Purcellinus

Scientific classification
- Kingdom: Animalia
- Phylum: Arthropoda
- Subphylum: Myriapoda
- Class: Chilopoda
- Order: Geophilomorpha
- Family: Geophilidae
- Genus: Purcellinus Attems, 1926
- Species: P. robustus
- Binomial name: Purcellinus robustus Attems, 1928

= Purcellinus =

- Genus: Purcellinus
- Species: robustus
- Authority: Attems, 1928
- Parent authority: Attems, 1926

Genus of centipede

Purcellinus is a monotypic genus of soil centipede in the family Geophilidae. The only species in this genus is Purcellinus robustus. This centipede is found in South Africa. This species can feature either 39 or 41 pairs of legs and can reach 28 mm in length.

== Discovery ==
This species was first described in 1928 by the Austrian myriapodologist Carl Attems. He based the original description of this species on a sample of specimens including both sexes. These specimens were found in eight different locations in South Africa, including on Table Mountain above Kirstenbosch National Botanical Garden, Signal Hill, Cape Flats, Retreat, Clanwilliam, and Caledon. Two syntypes are deposited in the Natural History Museum in Vienna, including a female from Table Mountain in Cape Town and a slide with parts of a specimen from Retreat.

== Description ==
This centipede features a stout body and ranges from 26 mm to 28 mm in length. This species can feature either 39 or 41 leg pairs in each sex. Small specimens are pale yellow, whereas larger specimens are a darker brownish yellow, and the head is only slightly darker than the body.

The dorsal plate on the head is much longer than wide and features no frontal line. The entire clypeus is reticulated.
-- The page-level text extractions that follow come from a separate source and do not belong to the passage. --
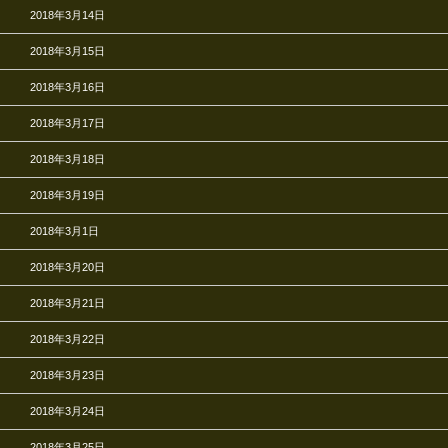
2018年3月14日
2018年3月15日
2018年3月16日
2018年3月17日
2018年3月18日
2018年3月19日
2018年3月1日
2018年3月20日
2018年3月21日
2018年3月22日
2018年3月23日
2018年3月24日
2018年3月25日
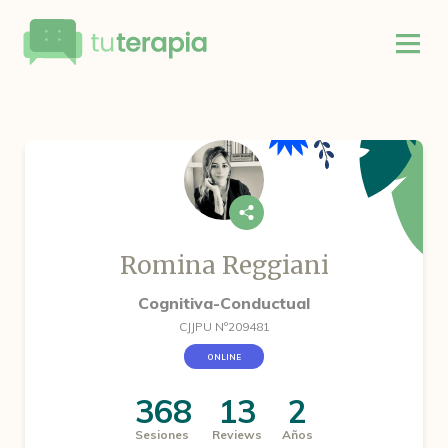
Romina Reggiani
Cognitiva-Conductual
CJJPU Nº209481
ONLINE
368
13
2
Sesiones
Reviews
Años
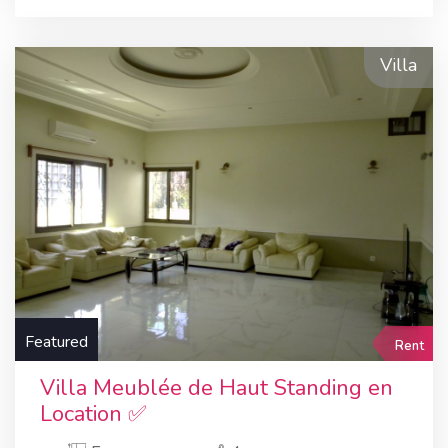
Villa
Featured
Rent
Villa Meublée de Haut Standing en
Location ✅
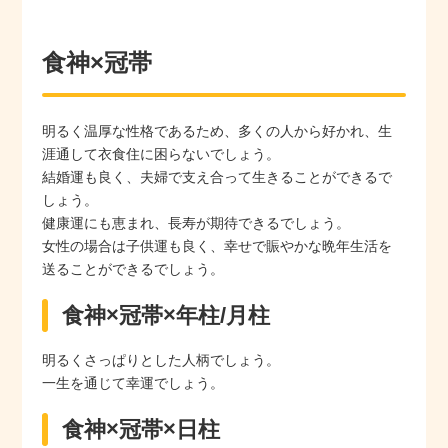
食神×冠帯
明るく温厚な性格であるため、多くの人から好かれ、生
涯通して衣食住に困らないでしょう。
結婚運も良く、夫婦で支え合って生きることができるで
しょう。
健康運にも恵まれ、長寿が期待できるでしょう。
女性の場合は子供運も良く、幸せで賑やかな晩年生活を
送ることができるでしょう。
食神×冠帯×年柱/月柱
明るくさっぱりとした人柄でしょう。
一生を通じて幸運でしょう。
食神×冠帯×日柱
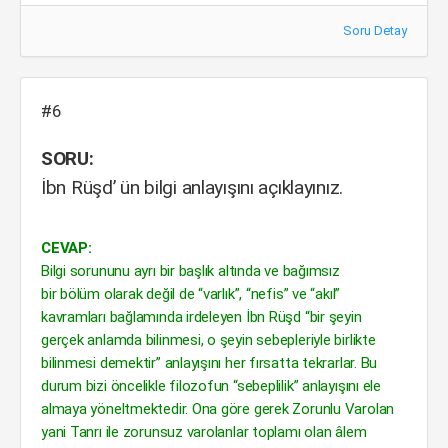
Soru Detay
#6
SORU:
İbn Rüşd’ ün bilgi anlayışını açıklayınız.
CEVAP:
Bilgi sorununu ayrı bir başlık altında ve bağımsız
bir bölüm olarak değil de “varlık”, “nefis” ve “akıl”
kavramları bağlamında irdeleyen İbn Rüşd “bir şeyin
gerçek anlamda bilinmesi, o şeyin sebepleriyle birlikte
bilinmesi demektir” anlayışını her fırsatta tekrarlar. Bu
durum bizi öncelikle filozofun “sebeplilik” anlayışını ele
almaya yöneltmektedir. Ona göre gerek Zorunlu Varolan
yani Tanrı ile zorunsuz varolanlar toplamı olan âlem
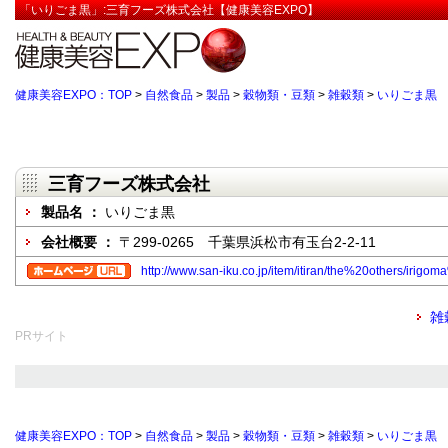
「いりごま黒」:三育フーズ株式会社【健康美容EXPO】
健康美容EXPO：TOP
>
自然食品
>
製品
>
穀物類・豆類
>
雑穀類
>
いりごま黒
三育フーズ株式会社
製品名 ：
いりごま黒
会社概要 ：
〒299-0265 千葉県浜松市有玉台2-2-11
http://www.san-iku.co.jp/item/itiran/the%20others/irigo
雑
PRサイト
健康美容EXPO：TOP
>
自然食品
>
製品
>
穀物類・豆類
>
雑穀類
>
いりごま黒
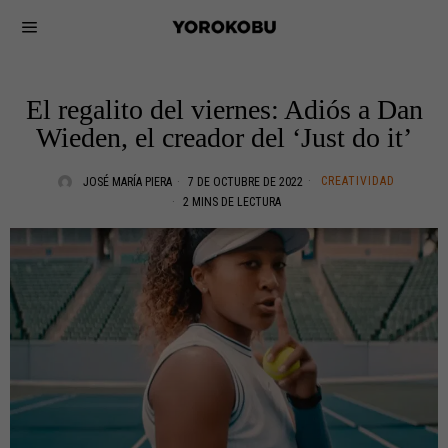
El regalito del viernes: Adiós a Dan
Wieden, el creador del ‘Just do it’
CREATIVIDAD
JOSÉ MARÍA PIERA
7 DE OCTUBRE DE 2022
2 MINS DE LECTURA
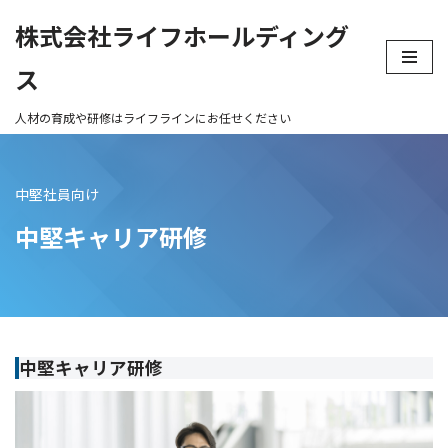
株式会社ライフホールディング
コ
ス
ン
テ
ン
ツ
へ
中堅社員向け
ス
キ
中堅キャリア研修
ッ
プ
中堅キャリア研修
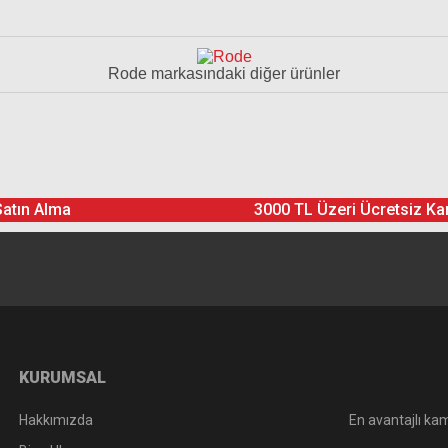
Rode markasındaki diğer ürünler
Ürün hakkında henüz soru sorulmamış.
Bu ürüne yorum yapın! Puan Kazanın
Satın Alma
3000 TL Üzeri Ücretsiz Ka
Yorum Yaz
Soru Sor
KURUMSAL
Hakkımızda
En avantajlı kam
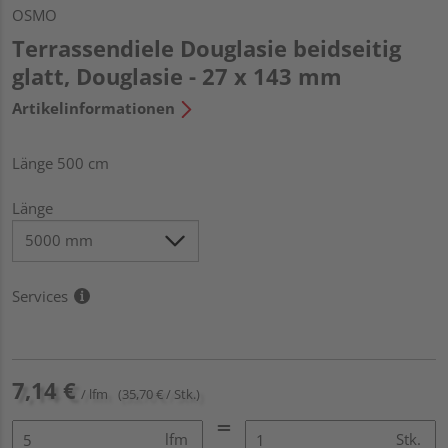
OSMO
Terrassendiele Douglasie beidseitig
glatt, Douglasie - 27 x 143 mm
Artikelinformationen
Länge 500 cm
Länge
Services
7,14 €
/ lfm
(35,70 € / Stk.)
lfm
Stk.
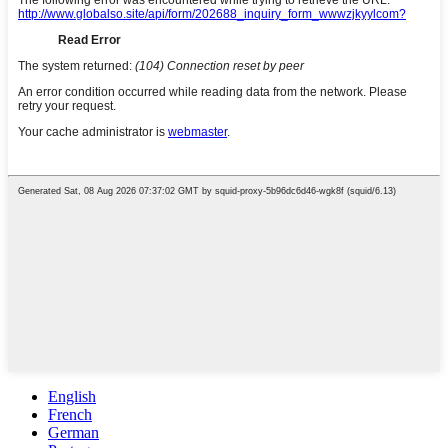
English
French
German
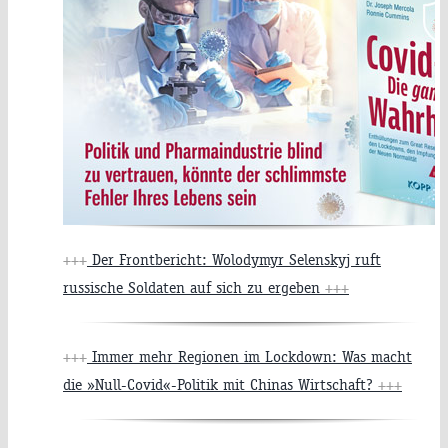
+++
Der Frontbericht: Wolodymyr Selenskyj ruft
russische Soldaten auf sich zu ergeben
+++
+++
Immer mehr Regionen im Lockdown: Was macht
die »Null-Covid«-Politik mit Chinas Wirtschaft?
+++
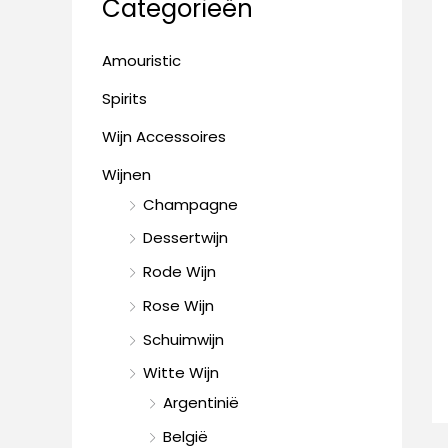
Categorieën
n
i
i
a
j
j
Amouristic
a
s
s
Spirits
r
:
Wijn Accessoires
Wijnen
Champagne
Dessertwijn
Rode Wijn
Rose Wijn
Schuimwijn
Witte Wijn
Argentinië
België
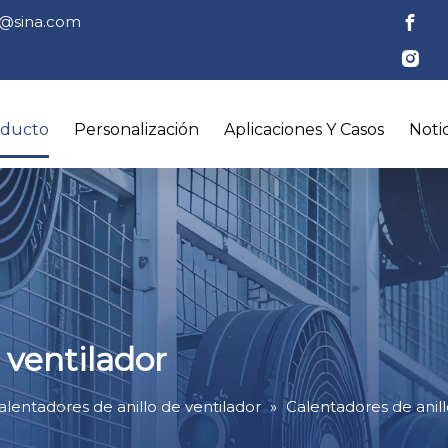
tl@sina.com
oducto
Personalización
Aplicaciones Y Casos
Notic
 ventilador
alentadores de anillo de ventilador
»
Calentadores de anill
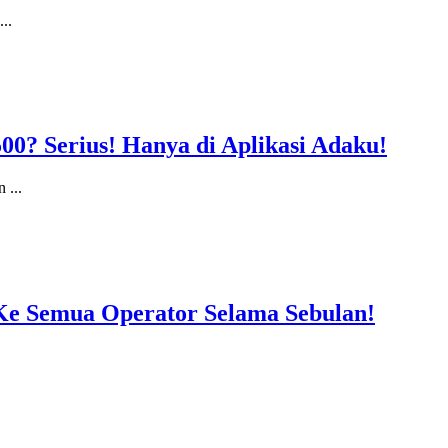
...
0? Serius! Hanya di Aplikasi Adaku!
n
...
e Semua Operator Selama Sebulan!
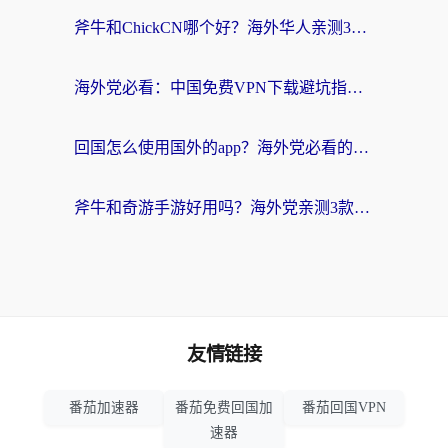
斧牛和ChickCN哪个好？海外华人亲测3款回国加速器+免费试用攻略
海外党必看：中国免费VPN下载避坑指南 + 无缝访问国内资源的终极方案
回国怎么使用国外的app？海外党必看的无缝访问国内资源全攻略
斧牛和奇游手游好用吗？海外党亲测3款回国加速器，选对才能无缝刷国内资源
友情链接
番茄加速器
番茄免费回国加
番茄回国VPN
速器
The labrum features three parts: a middle piece with three short triangular teeth and two lateral pieces with long fringes. The mandible features a single row of pectinate teeth. Each telopodite of the first maxillae is divided only indistinctly into two articles. Minute lappets project from the lateral margins of these telopodites, but no lateral lobes project from the coxosternite of the first maxillae. Each of the second maxillae ends in a simple claw.

The anterior margin of the forcipular sternite features two small brown teeth. The ultimate article of the forcipule is a claw with a small tooth at the base, but the other articles lack teeth. Each sternite features a deep longitudinal furrow down the middle. Pores appear on the ventral surface starting as a small rounded field in the middle of the first sternite, then becoming a narrow transverse band in front of the posterior margin of the next sternites, then dividing in the middle of the sternites that follow, at first indistinctly, then more clearly into two distinct parts.

Each of the ultimate legs feature seven articles and end in a claw. The ultimate legs are thicker in males, with dense hair on the ventral surface of the first six articles and sparse bristles on the most distal article, whereas in females, these legs feature only sparse bristles on all articles. The basal element of each of the ultimate legs feature numerous pores scattered on the ventral and lateral surfaces but no pores on the posterior part or the dorsal surface. The telson features anal pores.